## TASK BRIEF
Please reproduce every entry below without omitting a single line.

INFORMATION PROVIDED: Begin

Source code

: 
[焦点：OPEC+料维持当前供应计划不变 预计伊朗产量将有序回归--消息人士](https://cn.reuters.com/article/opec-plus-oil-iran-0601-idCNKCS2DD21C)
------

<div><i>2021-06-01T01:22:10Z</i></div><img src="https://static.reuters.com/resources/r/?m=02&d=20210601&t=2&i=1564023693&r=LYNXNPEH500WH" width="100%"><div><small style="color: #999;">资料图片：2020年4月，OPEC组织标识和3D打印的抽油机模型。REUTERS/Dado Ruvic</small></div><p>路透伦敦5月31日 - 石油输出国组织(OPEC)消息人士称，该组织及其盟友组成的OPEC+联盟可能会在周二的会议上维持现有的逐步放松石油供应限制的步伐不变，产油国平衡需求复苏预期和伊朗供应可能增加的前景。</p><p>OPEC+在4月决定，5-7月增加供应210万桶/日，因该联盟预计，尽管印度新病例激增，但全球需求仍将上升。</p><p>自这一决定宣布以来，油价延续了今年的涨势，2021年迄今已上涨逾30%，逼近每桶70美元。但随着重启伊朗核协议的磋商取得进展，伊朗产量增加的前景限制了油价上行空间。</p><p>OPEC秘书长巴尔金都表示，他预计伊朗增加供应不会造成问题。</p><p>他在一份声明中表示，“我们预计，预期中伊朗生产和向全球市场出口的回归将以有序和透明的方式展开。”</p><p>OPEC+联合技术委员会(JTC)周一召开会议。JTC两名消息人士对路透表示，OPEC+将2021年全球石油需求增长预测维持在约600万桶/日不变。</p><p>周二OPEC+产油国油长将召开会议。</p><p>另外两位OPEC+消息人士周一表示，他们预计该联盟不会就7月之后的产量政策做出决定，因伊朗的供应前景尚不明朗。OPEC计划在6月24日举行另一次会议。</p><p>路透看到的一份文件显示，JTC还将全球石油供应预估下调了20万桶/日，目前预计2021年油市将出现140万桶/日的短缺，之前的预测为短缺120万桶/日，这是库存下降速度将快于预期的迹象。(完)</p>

INFORMATION PROVIDED: End

## RESPONSE AREA
Source code

: 
[焦点：OPEC+料维持当前供应计划不变 预计伊朗产量将有序回归--消息人士](https://cn.reuters.com/article/opec-plus-oil-iran-0601-idCNKCS2DD21C)
------

<div><i>2021-06-01T01:22:10Z</i></div><img src="https://static.reuters.com/resources/r/?m=02&d=20210601&t=2&i=1564023693&r=LYNXNPEH500WH" width="100%"><div><small style="color: #999;">资料图片：2020年4月，OPEC组织标识和3D打印的抽油机模型。REUTERS/Dado Ruvic</small></div><p>路透伦敦5月31日 - 石油输出国组织(OPEC)消息人士称，该组织及其盟友组成的OPEC+联盟可能会在周二的会议上维持现有的逐步放松石油供应限制的步伐不变，产油国平衡需求复苏预期和伊朗供应可能增加的前景。</p><p>OPEC+在4月决定，5-7月增加供应210万桶/日，因该联盟预计，尽管印度新病例激增，但全球需求仍将上升。</p><p>自这一决定宣布以来，油价延续了今年的涨势，2021年迄今已上涨逾30%，逼近每桶70美元。但随着重启伊朗核协议的磋商取得进展，伊朗产量增加的前景限制了油价上行空间。</p><p>OPEC秘书长巴尔金都表示，他预计伊朗增加供应不会造成问题。</p><p>他在一份声明中表示，“我们预计，预期中伊朗生产和向全球市场出口的回归将以有序和透明的方式展开。”</p><p>OPEC+联合技术委员会(JTC)周一召开会议。JTC两名消息人士对路透表示，OPEC+将2021年全球石油需求增长预测维持在约600万桶/日不变。</p><p>周二OPEC+产油国油长将召开会议。</p><p>另外两位OPEC+消息人士周一表示，他们预计该联盟不会就7月之后的产量政策做出决定，因伊朗的供应前景尚不明朗。OPEC计划在6月24日举行另一次会议。</p><p>路透看到的一份文件显示，JTC还将全球石油供应预估下调了20万桶/日，目前预计2021年油市将出现140万桶/日的短缺，之前的预测为短缺120万桶/日，这是库存下降速度将快于预期的迹象。(完)</p>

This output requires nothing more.